Letizia Battaglia (Palermo, 5 marzo 1935) è una fotografa, fotoreporter e politica italiana.


Inizia la sua carriera nel 1969 collaborando con il giornale palermitano L'Ora. Letizia si trova ad essere l’unica donna tra colleghi maschi. Nel 1970 si trasferisce a Milano dove incomincia a fotografare collaborando con varie testate. Nel 1974 ritorna a Palermo e crea, con Franco Zecchin, l'agenzia "Informazione fotografica", frequentata da Josef Koudelka e Ferdinando Scianna. Nel 1974 si trova a documentare l'inizio degli anni di piombo della sua città, scattando foto dei delitti di mafia per informare l'opinione pubblica e scuotere le coscienze[1]. Comprende di trovarsi nel mezzo di una guerra civile. Il suo archivio racconta l’egemonia del clan dei Corleonesi. Sono suoi gli scatti all'hotel Zagarella che ritraggono gli esattori mafiosi Salvo insieme a Giulio Andreotti e che furono acquisiti agli atti per il processo. Il 6 gennaio 1980 è la prima fotoreporter a giungere sul luogo in cui viene assassinato Piersanti Mattarella[2][3]. Nello stesso anno un suo scatto della “bambina con il pallone“ nel quartiere palermitano della Cala fa il giro del mondo[4].


Diviene una fotografa di fama internazionale[5], ma non è solo "la fotografa della mafia". Le sue foto, spesso in un vivido e nitido bianco e nero, si prefiggono di raccontare soprattutto Palermo nella sua miseria e nel suo splendore, i suoi morti di mafia ma anche le sue tradizioni, gli sguardi dei bambini e delle donne (Letizia Battaglia predilige i soggetti femminili), i quartieri, le strade, le feste e i lutti, la vita quotidiana e i volti del potere di una città dalle mille contraddizioni. Durante la mostra della fotografa nella piazza di Palermo, dove mette in mostra i suoi scatti sui padroni della Sicilia, nessuno osa avvicinarsi[senza fonte].


Negli anni '80 crea il "laboratorio d'If", dove si formano fotografi e fotoreporter palermitani. Tra essi: la figlia Shobha, Mike Palazzotto e Salvo Fundarotto.


Letizia Battaglia è stata la prima donna europea a ricevere nel 1985, ex aequo con l'americana Donna Ferrato, il Premio Eugene Smith, a New York, riconoscimento internazionale istituito per ricordare il fotografo di Life. Un altro premio, il Mother Johnson Achievement for Life, le è stato tributato nel 1999.


Ha esposto in Italia, nei Paesi dell'Est Europa, Francia (Centre Pompidou, Parigi), Gran Bretagna, America, Brasile, Svizzera, Canada.

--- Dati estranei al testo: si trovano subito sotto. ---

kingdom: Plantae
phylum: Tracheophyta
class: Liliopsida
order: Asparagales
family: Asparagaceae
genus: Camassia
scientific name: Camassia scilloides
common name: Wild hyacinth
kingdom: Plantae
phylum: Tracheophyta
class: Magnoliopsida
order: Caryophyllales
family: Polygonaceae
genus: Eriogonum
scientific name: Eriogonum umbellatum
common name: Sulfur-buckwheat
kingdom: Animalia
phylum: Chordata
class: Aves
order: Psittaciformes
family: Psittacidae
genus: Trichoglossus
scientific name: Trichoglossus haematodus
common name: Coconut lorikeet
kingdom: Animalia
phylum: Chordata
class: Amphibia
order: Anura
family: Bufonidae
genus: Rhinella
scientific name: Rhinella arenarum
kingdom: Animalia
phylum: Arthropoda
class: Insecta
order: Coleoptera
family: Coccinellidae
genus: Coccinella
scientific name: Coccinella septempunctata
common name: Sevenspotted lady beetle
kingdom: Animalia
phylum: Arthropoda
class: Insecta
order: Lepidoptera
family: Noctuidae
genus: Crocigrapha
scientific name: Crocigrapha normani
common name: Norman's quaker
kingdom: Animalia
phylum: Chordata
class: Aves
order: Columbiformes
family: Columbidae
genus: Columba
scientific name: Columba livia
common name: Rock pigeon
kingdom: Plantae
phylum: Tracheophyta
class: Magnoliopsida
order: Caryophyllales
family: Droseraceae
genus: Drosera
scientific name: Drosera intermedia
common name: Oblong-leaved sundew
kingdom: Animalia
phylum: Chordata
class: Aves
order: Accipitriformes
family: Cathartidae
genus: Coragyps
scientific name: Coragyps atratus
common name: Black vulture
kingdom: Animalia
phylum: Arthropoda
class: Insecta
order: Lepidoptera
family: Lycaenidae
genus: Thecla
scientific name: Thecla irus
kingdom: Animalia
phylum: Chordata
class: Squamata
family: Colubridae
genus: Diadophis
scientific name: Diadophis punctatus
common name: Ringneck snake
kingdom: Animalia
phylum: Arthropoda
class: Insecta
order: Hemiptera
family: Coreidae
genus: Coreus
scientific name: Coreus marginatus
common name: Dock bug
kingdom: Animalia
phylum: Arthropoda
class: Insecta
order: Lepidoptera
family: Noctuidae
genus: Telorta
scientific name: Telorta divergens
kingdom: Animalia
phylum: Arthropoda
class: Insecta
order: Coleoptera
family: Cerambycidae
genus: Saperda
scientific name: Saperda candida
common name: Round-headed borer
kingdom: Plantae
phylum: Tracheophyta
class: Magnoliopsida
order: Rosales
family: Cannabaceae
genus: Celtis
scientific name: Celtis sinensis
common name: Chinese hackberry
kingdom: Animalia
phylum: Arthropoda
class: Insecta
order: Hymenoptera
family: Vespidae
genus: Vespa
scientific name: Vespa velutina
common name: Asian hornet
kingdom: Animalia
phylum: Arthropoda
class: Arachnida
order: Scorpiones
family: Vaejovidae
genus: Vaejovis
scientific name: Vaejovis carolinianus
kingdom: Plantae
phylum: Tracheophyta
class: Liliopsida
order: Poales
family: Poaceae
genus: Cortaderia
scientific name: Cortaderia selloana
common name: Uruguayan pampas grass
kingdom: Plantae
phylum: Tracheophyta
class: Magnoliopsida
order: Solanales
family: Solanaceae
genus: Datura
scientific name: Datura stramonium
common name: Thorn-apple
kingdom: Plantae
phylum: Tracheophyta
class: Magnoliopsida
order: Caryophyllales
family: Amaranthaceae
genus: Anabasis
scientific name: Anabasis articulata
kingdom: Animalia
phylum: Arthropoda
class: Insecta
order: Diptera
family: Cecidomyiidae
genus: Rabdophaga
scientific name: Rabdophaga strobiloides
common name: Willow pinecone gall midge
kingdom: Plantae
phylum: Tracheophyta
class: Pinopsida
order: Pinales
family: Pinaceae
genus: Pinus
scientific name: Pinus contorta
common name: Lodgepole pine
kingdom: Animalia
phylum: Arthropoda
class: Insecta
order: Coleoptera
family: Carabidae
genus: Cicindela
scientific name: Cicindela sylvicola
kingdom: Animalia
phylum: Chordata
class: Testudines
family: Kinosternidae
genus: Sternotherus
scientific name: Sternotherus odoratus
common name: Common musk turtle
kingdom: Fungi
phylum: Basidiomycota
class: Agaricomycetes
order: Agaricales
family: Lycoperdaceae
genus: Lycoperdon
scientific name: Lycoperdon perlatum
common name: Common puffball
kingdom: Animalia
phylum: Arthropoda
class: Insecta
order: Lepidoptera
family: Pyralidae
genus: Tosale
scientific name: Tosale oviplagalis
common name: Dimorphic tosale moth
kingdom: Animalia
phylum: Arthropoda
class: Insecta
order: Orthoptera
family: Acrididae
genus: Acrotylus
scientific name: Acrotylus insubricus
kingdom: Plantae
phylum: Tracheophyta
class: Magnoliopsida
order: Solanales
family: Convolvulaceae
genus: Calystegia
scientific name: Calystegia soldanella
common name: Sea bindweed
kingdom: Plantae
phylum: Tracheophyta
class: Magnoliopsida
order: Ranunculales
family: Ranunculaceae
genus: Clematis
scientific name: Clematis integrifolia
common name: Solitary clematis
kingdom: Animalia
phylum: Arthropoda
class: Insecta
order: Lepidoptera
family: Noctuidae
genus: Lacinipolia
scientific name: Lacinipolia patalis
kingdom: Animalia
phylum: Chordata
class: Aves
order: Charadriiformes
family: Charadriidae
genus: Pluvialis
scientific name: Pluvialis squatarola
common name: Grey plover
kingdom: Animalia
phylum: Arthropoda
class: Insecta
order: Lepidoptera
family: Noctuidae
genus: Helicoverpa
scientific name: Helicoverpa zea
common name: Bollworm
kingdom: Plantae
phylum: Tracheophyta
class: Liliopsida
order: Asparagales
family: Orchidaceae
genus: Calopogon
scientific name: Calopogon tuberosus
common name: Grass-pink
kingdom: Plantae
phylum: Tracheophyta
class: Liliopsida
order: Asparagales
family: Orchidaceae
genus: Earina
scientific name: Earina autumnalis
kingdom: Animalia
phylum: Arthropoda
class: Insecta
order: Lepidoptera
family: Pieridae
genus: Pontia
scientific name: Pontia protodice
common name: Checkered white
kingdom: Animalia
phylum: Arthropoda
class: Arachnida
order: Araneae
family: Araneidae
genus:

Il suo impegno sociale e la sua passione per gli ideali di libertà e giustizia sono descritti nella monografia delle edizioni Motta Passione, giustizia e libertà (lo stesso titolo di una sua mostra).


Dopo l’assassinio del giudice Falcone, il 23 maggio 1992, Letizia Battaglia si allontana dal mondo della fotografia, ormai stanca di avere a che fare con la violenza[senza fonte].


Dal 2000 al 2003 dirige la rivista bimestrale realizzata da donne Mezzocielo, nata da una sua idea nel 1991.


Nonostante le sue radici siciliane, la Battaglia si trasferisce nel 2003 a Parigi, delusa per il cambiamento del clima sociale e per il senso di emarginazione da cui si sentiva circondata[senza fonte], ma nel 2005 è tornata nella sua Palermo.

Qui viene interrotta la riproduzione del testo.